More about the failings but also about the success of a program that the VA had already been using for the past 25yrs. and integration problems of this new system with the old and who suffers from the many problems.
And here's the key to their failed ideology and policies:
But Winkenwerder championed the private-sector solution. Like many Bush administration appointees, Winkenwerder was plucked from industry. An MD/MBA, he never served in the military and was a vice president of Blue Cross Blue Shield, New England's largest private health insurer, before arriving at the DOD. Winkenwerder was proud of his corporate pedigree: During his nomination process, he told the Senate that "coming from the private sector, I am…confident in the ability of private health care contractors to [provide]…high quality services." (Winkenwerder did not respond to an interview request.)
Right, and we've been watching how the once World Envied Private Sector, businesses and workers, often knocking heads but moving forward with the best in modern innovations and technologies for an advanced society that this planet has experienced in a long time, has sunk to it's own corruption, greed, arrogance, self indulgence, apathy, false superiority,....................................................................., the list is just to long, but a total lack of common sense, critical thought and extremely bad business practices should be added.
It isn't about pride of innovation nor quality products it's about wealth and the road to easy money garnered off the backs of the working masses who still try and get a pride and self worth out of what they do.
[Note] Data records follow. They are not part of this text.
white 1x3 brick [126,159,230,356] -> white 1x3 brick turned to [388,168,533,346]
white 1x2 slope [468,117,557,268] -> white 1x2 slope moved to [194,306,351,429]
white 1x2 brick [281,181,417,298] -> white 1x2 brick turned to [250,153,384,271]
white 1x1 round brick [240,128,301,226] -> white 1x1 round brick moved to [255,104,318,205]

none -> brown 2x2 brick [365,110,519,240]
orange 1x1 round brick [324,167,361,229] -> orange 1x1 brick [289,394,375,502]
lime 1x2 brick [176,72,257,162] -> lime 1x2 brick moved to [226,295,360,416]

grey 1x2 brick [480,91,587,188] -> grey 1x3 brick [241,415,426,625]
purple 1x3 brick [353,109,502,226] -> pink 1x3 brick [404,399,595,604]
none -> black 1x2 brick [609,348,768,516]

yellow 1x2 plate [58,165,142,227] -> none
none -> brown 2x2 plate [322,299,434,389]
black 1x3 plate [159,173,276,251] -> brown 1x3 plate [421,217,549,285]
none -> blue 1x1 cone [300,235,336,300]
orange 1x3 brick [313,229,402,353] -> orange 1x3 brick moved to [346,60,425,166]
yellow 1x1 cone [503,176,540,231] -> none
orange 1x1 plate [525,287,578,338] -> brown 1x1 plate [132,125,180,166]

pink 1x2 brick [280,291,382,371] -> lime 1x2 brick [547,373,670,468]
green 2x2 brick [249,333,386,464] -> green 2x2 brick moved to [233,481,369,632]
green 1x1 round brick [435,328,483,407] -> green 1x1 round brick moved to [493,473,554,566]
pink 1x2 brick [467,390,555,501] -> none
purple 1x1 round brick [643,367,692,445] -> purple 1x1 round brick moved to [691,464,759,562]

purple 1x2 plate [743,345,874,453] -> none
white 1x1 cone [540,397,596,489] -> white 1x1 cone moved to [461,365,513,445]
The AHLTA debacle hasn't come cheap. So far the Pentagon has invested an estimated $5 billion of taxpayer money in the project. This figure includes the original Integic contract and other corporate handouts such as a $67.7 million follow-up contract for "monitoring" and "management" with Northrop Grumman—which bought out Integic shortly before AHLTA was announced—and another $12.3 million to Northrop and Booz Allen Hamilton for aid in assessing how AHLTA and VistA can share data.
We're talking about the so called false impression given of a Strong National Security by a group of, so many names and descriptive words come to mind, extremely incompetent fools, who Never seem to give a crap about anyone but those in their circles, even than turning on the ones who get caught in their web of greed and corruption, using that phrase "Strong On National Security and Defense" to only enhance their power and greed on their Use of those they send into Wars of Choice and the long running Destructive Occupations than Short Change Them when they return. These War of Choice only helping to create a Weak National Security so they can use that as their excuse for the continuation of Perpetual Conflict and Criminal Terrorism!
Niko Karvounis has more, with important backlinks, that should be read, But I'll place a couple of more cuts of thought:
But making these systems interoperable will come at enormous taxpayer expense: Casscells says the price tag for convergence will be another $15 billion over the next several years, putting the total cost of AHLTA somewhere in the realm of $20 billion—four times what the government had originally budgeted for the entire AHLTA process. "There's been plenty of blame to go around," Casscells said at a forum on military health care last month. "Nobody's gonna like it."
Privatization, ain't it great, especially when nobody complains, and those that do are marginalized on the extreme!
For his part, Winkenwerder, who boasted that the system "works" and "is improving care" in an October 2007 interview, is still touting the success of AHLTA. His profile at Deloitte Consulting, where he serves as a senior adviser, proudly claims that he oversaw "the world's…most sophisticated electronic health record system."
But that's what this society and it's modern capitalist ideology is all about, not what you know, but who you know, and how to pad your resumes with lies, but if you know the right folks, Who Cares!!!!